Historians R Us

This blog is the property of the AP US History class at Pope John XXIII High School in Everett, MA, USA. Here students explore current events in America, while seeking to understand the historical roots of those events. At the same time, students are able to carry on classroom discussions in the cyber world.

Saturday, November 24, 2007

Court Splits Abortion and Fetus Murder

On Nov 22 Austin Texas

Laws in Texas allow the killing of a fetus to be prosecuted as murder, but the laws do not apply to abortion. The Court of Criminal Appeals rejected an appeal by Terence Lawrence, who said that his right to due process was violated when he was prosecuted for two murders in the killings of a woman and her 4- to 6-week-old fetus.
The court ruled that state laws declaring a fetus as an individual with protections does not conflict with the United States Supreme Court’s ruling in Roe vs. Wade that women have a constitutional right to abortion. The court said, “The Supreme Court has emphasized that states may protect human life not only once the fetus has reached viability but ‘from the outset of the pregnancy'”. Mr. Lawrence was convicted of capital murder, and he was given life in prison in 2004 for the shooting of his girlfriend and the couple’s unborn child. His appeal argued that he should not have been prosecuted for the death of the fetus, but the Texas court said abortion was based on the premise that a woman wants the procedure to be done.

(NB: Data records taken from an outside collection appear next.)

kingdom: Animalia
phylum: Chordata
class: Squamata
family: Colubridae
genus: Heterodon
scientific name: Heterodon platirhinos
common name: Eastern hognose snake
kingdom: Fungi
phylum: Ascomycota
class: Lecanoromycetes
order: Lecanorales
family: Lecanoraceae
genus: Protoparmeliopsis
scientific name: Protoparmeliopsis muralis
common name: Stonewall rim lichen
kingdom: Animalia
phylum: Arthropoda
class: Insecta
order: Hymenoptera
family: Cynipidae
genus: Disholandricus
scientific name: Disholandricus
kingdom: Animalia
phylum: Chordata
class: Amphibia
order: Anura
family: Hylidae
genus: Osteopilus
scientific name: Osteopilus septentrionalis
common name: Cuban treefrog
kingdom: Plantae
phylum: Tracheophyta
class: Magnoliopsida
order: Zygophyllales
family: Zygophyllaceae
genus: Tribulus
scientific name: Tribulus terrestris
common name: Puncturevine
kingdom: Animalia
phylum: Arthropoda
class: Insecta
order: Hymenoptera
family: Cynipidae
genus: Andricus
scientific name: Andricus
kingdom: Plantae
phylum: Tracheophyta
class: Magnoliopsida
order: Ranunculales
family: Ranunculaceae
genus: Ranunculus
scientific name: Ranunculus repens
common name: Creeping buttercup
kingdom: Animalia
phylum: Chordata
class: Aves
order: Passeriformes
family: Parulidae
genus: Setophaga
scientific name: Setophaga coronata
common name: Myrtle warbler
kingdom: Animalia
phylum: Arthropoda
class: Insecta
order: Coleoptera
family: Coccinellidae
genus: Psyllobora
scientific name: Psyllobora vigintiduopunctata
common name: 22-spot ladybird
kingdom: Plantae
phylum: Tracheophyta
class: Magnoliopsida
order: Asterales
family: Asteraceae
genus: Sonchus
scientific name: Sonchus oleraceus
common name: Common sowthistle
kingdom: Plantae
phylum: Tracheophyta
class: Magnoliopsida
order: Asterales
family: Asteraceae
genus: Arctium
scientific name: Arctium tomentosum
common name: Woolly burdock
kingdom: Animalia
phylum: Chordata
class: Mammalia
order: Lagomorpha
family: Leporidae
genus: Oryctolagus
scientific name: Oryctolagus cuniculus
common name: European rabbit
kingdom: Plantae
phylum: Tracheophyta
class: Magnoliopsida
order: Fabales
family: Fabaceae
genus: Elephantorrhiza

In 1973 Roe v. Wade was a United States Supreme Court case that resulted in a decision that abortion was not illegal. Most laws against abortion in the United States violated a constitutional right to privacy under the Fourteenth Amendment. This is one of the most controversial and politically significant cases in U.S. Supreme Court history up to date. The decision is that abortion are permissible for any reason a woman chooses only up until the point at which the fetus becomes ‘viable’. (I'm against abortion by the way.)